1. Pain or discomfort in the tummy
Not everyone will experience the same symptoms of pancreatic cancer, but according to Stunt, abdominal pain or discomfort is “one of the first symptoms to often present itself.”
The pain might come and go at first and feel more intense when you’re lying down or after eating. You might also find it feels better when you’re leaning forward.
Abdominal pain can be caused by all kinds of health issues, like infection, appendicitis and IBS, so it’s important not to panic if you do experience it.

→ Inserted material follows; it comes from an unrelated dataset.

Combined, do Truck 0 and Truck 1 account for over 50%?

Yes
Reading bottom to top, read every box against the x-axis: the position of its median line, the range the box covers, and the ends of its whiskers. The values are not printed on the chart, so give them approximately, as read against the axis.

It is a good idea, however, to get it checked out by a doctor.
“The most obvious sign of jaundice is yellowing of the skin and whites of the eyes, ” says Stunt. “It can also cause your urine to appear darker and your skin to itch.”
It’s caused by increased amounts of bilirubin in the blood, which can occur when if cancer in the head of the pancreas blocks the bile duct.
3. Unexplained weight loss
“This is often one of the first problems patients tell their doctors about,” notes Stunt.
If you haven’t made changes to your diet or fitness routine, it’s also wise to get any unexplained weight loss checked out by a doctor.
Sudden, noticeable weight loss can happen after a stressful event, although it can also be a sign of a serious illness too.
4. Feeling sick
When the pancreas is inflamed and swollen, it can cause you to feel nauseous, and you may also find that you’re vomiting out of the blue.
“People with pancreatic cancer also sometimes experience constipation (when your stools are very firm) or diarrhoea (passing of watery stools more than three times a day),” says Stunt.
If you have pancreatic cancer, you may also experience indigestion, loss of appetite, bloating, diarrhoea, fatigue, blood clots or deep vein thrombosis.
It’s good to bear in mind that these symptoms are common and the majority of people who will experience them will not have pancreatic cancer. There are lots of less serious health conditions that could be causing them.
However, if you’re experiencing any bodily changes that are not the norm for you, it is important to get them checked by your doctor.